Was im zweiten Satz geschah, ist mit dem Wort „wundervoll” kaum übertrieben bezeichnet. Hier wurde Musik zelebriert, in der Haydn sowohl das Thema als auch den festen Bass in jeder Variation einem anderen Instrument überließ. Höhepunkt war die Variation, in der Raphaël Merlin das Thema im Cello singen ließ, während Marie Chilemme in der Viola den Bass daruntersetzte.
Die Vier hatten ihre helle Freude daran, im Menuett den vorgeschriebenen Dreivierteltakt zu einem Zweivierteltakt umzubürsten. Im Presto scherzando treibt Haydn seine Späße mit einer verminderten Quarte, die das Quatuor Ébène grell hervortreten ließ. Erst in der Reprise integriert Haydn das Intervall in eine Kadenz, was unter den Fingern dieser Aufführung vorzüglich zu Gehör gebracht wurde.
Leoš Janáčeks Erstes Streichquartett ist inspiriert durch Tolstois Kreutzersonate.
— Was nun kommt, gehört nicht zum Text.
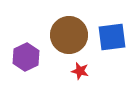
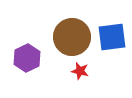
brown circle: moved 3 px right, 2 px down
purple hexagon: moved 1 px right, 1 px down
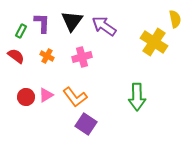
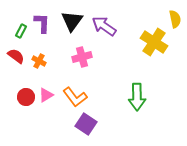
orange cross: moved 8 px left, 5 px down
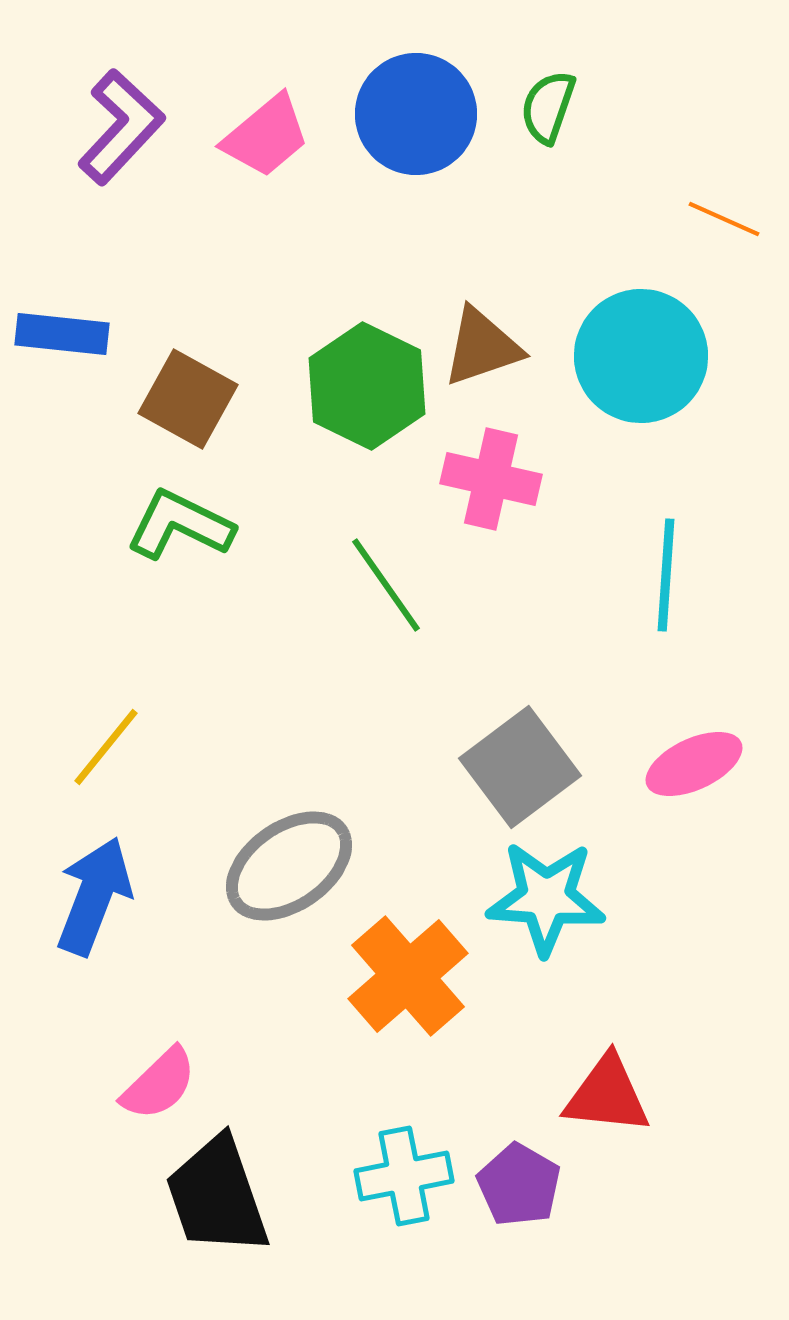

Rund 150 Jahre nach Haydn sind die von diesem entwickelten Charaktere zwar noch präsent, aber ausgebrannt und wie in sich zerstört. Janáček unterstrich sich in seinem Exemplar der Novelle die Passagen, in denen von der zersetzenden Wirkung der Musik die Rede ist, und die Darbietung des Ébènes war für meine Ohren keinem verborgenen Programm auf der Spur, machte genau dies hörbar. Das zu Beginn erklingende, das ganze Werk zusammenhaltende Motiv wurde vom Quartett wie ein Widerhall des menschlichen Innenlebens aufgefasst und dabei genau berücksichtigt, ob es sich im Quintenzirkel auf- oder abwärts bewegte, um dementsprechend hell und grell aufgeheizt oder resignativ abgeschattet zu werden. Im zweiten Satz ließen sie eine Polka anklingen, die aber keine Leichtigkeit schuf wie die volksmusikalischen Einwürfe bei Haydn, sondern auch in den Sog dieser destruktiven Musik geraten war. Im dritten Satz erklang, quälend im strengen Einklangskanon geführt, das entstellte Zitat aus Beethovens Kreutzersonate, das ganz von allem Humanitätston befreit war, den der mittlere Beethoven zu intonieren verstand. Sein beklemmender Ton ebnete der Totenklage des letzten Satzes den Weg, in der dem Motiv vom Beginn seine letzten Transformationen gegeben wurden, bis es in der Coda feierlich, wie von einer Orgel, begleitet wurde.
Schumanns Zweites Streichquartett wird von einem Hauptthema eröffnet, dessen weit geschwungene Melodie sich ausbreitete, als ob es Haydn Reverenz erwies. Auch in diesem Quartett war die feierlich-andächtige Darbietung des langsamen Satzes Höhepunkt des Ganzen. Im dritten Satz ließ Pierre Colombet eine Achtelgirlande über Synkopen der übrigen Instrumente fliegen. Im Finale erklang ebenfalls ein Beethoven-Zitat. Doch die Melodie des Schlussliedes Nimm sie hin denn, diese Lieder aus Beethovens An die ferne Geliebte ist hier noch voller geheimnisvoller Verheißung und als Musik gewordene Widmung an Clara hörbar. In der Durchführung ließ das Ensemble dieses Thema regelrecht aufblühen.
Als Zugabe erklang die Bearbeitung jenes Schumannschen Larghettos, das im Original Eingang in die Albumblätter für Klavier gefunden hat, und über das die Variationen im F-Dur-Quartett komponiert worden sind.